* Start *

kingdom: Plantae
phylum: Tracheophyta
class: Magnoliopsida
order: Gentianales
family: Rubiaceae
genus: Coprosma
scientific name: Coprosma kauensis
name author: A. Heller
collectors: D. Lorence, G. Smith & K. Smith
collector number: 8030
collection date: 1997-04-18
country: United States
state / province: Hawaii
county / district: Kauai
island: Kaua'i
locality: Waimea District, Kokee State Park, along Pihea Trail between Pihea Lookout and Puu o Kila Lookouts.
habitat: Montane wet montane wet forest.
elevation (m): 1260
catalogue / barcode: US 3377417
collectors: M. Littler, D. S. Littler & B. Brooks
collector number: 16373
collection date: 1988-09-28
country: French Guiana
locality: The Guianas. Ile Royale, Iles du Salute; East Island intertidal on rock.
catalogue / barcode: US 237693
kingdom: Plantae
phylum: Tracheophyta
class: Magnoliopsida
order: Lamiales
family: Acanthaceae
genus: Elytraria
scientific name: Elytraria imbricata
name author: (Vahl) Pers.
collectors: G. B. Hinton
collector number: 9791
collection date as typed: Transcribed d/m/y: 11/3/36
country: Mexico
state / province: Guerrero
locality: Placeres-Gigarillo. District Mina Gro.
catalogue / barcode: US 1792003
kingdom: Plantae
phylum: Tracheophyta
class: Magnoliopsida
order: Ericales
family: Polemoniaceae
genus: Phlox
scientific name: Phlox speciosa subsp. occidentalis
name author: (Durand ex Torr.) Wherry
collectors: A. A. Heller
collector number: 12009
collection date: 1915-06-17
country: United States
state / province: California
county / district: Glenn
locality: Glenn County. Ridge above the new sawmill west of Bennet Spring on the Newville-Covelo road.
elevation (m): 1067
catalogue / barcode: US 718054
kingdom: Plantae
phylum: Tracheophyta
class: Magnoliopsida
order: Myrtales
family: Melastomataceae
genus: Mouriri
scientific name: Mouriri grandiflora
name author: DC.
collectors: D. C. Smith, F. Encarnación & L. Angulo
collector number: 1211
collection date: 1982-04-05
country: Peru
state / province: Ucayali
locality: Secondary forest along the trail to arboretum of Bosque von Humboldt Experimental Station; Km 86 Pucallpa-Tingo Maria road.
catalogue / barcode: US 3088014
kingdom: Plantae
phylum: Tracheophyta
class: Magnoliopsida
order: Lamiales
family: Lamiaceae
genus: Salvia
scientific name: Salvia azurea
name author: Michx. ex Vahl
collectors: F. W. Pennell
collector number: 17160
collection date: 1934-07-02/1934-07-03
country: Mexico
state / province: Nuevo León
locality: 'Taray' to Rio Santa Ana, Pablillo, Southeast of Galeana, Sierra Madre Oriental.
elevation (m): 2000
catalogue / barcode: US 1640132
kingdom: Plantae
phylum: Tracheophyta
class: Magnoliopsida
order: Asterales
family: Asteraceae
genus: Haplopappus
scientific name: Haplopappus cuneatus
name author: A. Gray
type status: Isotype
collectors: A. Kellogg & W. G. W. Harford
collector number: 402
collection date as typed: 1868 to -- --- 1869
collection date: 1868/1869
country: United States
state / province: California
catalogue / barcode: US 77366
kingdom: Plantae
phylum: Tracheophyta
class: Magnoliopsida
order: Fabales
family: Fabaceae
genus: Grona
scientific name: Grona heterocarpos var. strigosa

* End *

Exercise description:
Copy the items above word for word, from their first line down to and including the line that contains "elevation (m): 1067".

Task output:
kingdom: Plantae
phylum: Tracheophyta
class: Magnoliopsida
order: Gentianales
family: Rubiaceae
genus: Coprosma
scientific name: Coprosma kauensis
name author: A. Heller
collectors: D. Lorence, G. Smith & K. Smith
collector number: 8030
collection date: 1997-04-18
country: United States
state / province: Hawaii
county / district: Kauai
island: Kaua'i
locality: Waimea District, Kokee State Park, along Pihea Trail between Pihea Lookout and Puu o Kila Lookouts.
habitat: Montane wet montane wet forest.
elevation (m): 1260
catalogue / barcode: US 3377417
collectors: M. Littler, D. S. Littler & B. Brooks
collector number: 16373
collection date: 1988-09-28
country: French Guiana
locality: The Guianas. Ile Royale, Iles du Salute; East Island intertidal on rock.
catalogue / barcode: US 237693
kingdom: Plantae
phylum: Tracheophyta
class: Magnoliopsida
order: Lamiales
family: Acanthaceae
genus: Elytraria
scientific name: Elytraria imbricata
name author: (Vahl) Pers.
collectors: G. B. Hinton
collector number: 9791
collection date as typed: Transcribed d/m/y: 11/3/36
country: Mexico
state / province: Guerrero
locality: Placeres-Gigarillo. District Mina Gro.
catalogue / barcode: US 1792003
kingdom: Plantae
phylum: Tracheophyta
class: Magnoliopsida
order: Ericales
family: Polemoniaceae
genus: Phlox
scientific name: Phlox speciosa subsp. occidentalis
name author: (Durand ex Torr.) Wherry
collectors: A. A. Heller
collector number: 12009
collection date: 1915-06-17
country: United States
state / province: California
county / district: Glenn
locality: Glenn County. Ridge above the new sawmill west of Bennet Spring on the Newville-Covelo road.
elevation (m): 1067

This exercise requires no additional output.